Exercise instructions ->
From the entries below, please output exactly the lines starting at the one containing "Gilded Scarab sympathizer." and ending at the one containing "to Vaer Rhadin.", both included.

Records from a collection ->
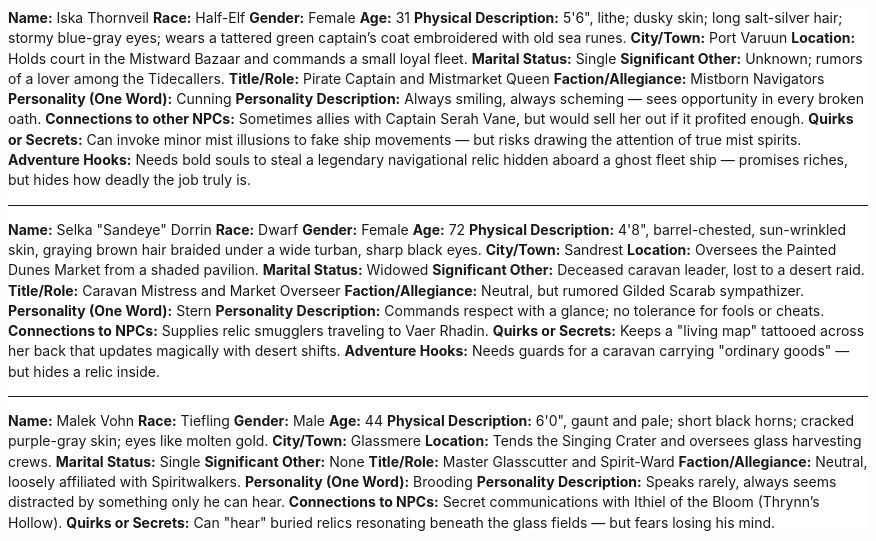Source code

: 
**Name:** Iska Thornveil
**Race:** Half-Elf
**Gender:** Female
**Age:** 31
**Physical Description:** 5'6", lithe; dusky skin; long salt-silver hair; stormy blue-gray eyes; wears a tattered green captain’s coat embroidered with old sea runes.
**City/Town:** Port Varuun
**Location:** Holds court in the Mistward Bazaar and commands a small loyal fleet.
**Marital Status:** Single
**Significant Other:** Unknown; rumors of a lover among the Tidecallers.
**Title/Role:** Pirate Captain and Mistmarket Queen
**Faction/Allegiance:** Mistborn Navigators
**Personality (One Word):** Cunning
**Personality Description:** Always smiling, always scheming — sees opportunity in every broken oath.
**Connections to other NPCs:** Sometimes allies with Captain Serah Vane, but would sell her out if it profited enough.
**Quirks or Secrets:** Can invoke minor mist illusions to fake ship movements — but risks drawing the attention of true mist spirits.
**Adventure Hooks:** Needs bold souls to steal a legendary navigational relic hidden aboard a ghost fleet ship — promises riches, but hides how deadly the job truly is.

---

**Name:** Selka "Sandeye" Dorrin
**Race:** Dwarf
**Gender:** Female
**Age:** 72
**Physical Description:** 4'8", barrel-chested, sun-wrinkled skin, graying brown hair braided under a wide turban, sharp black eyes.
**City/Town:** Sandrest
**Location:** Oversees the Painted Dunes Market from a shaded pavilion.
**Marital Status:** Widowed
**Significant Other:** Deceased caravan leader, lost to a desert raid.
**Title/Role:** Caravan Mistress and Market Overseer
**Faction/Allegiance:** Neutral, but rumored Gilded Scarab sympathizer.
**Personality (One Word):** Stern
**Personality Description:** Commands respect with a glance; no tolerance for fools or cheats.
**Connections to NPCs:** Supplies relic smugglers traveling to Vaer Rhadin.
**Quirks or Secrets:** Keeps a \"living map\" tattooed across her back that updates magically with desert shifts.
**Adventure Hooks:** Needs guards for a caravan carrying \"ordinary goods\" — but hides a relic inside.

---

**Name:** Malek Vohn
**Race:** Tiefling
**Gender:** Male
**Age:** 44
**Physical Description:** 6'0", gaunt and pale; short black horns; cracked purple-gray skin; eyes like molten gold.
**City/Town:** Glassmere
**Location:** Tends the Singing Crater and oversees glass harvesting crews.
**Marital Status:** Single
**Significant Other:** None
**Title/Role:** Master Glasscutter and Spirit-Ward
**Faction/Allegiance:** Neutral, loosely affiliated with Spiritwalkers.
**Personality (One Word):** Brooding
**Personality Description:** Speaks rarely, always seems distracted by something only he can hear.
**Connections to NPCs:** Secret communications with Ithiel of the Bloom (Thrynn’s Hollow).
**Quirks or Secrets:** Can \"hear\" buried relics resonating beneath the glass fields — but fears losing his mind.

* * *

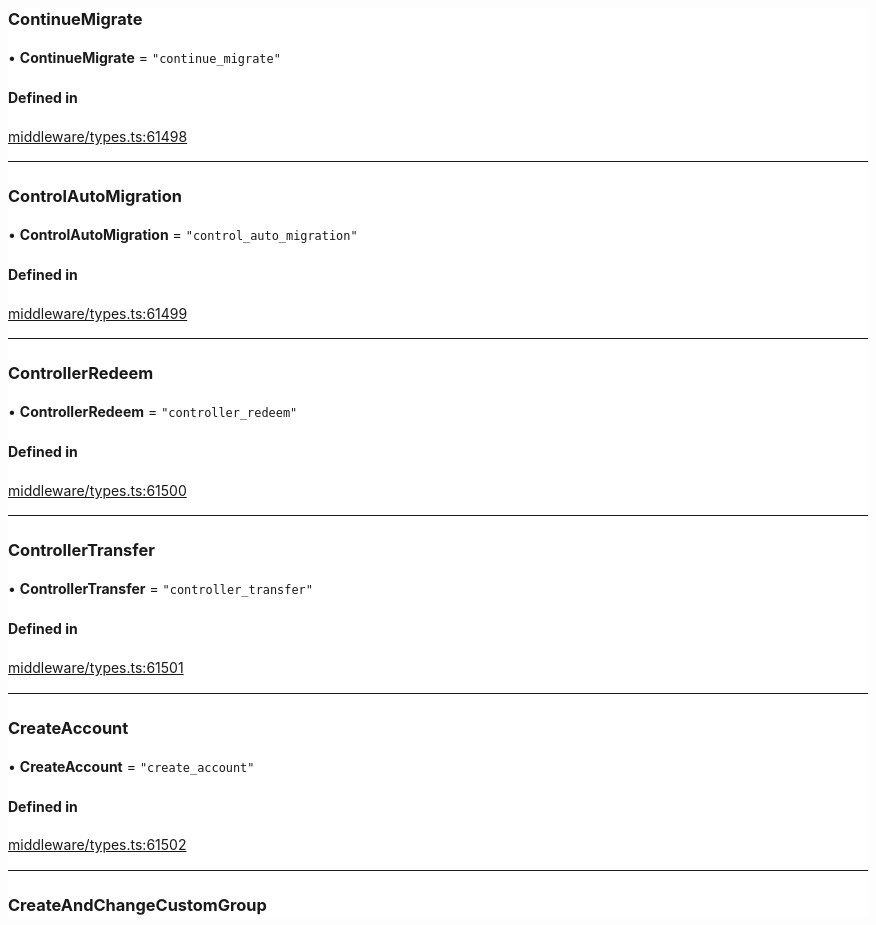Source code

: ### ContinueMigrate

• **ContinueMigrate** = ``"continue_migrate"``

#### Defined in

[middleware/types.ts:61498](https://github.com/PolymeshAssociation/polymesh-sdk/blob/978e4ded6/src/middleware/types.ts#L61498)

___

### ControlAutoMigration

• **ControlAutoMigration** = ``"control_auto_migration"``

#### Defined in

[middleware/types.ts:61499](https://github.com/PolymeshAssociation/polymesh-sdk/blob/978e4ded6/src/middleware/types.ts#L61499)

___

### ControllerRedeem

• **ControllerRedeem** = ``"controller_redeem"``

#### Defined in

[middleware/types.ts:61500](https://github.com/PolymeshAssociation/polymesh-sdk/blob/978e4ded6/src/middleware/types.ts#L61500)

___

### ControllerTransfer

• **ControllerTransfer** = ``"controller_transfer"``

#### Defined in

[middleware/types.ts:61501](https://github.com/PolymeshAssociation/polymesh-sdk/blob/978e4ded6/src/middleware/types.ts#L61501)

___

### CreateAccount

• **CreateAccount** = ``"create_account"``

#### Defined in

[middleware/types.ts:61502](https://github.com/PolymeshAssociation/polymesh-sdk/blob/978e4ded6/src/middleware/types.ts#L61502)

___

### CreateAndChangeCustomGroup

Expected answer ->
**Faction/Allegiance:** Neutral, but rumored Gilded Scarab sympathizer.
**Personality (One Word):** Stern
**Personality Description:** Commands respect with a glance; no tolerance for fools or cheats.
**Connections to NPCs:** Supplies relic smugglers traveling to Vaer Rhadin.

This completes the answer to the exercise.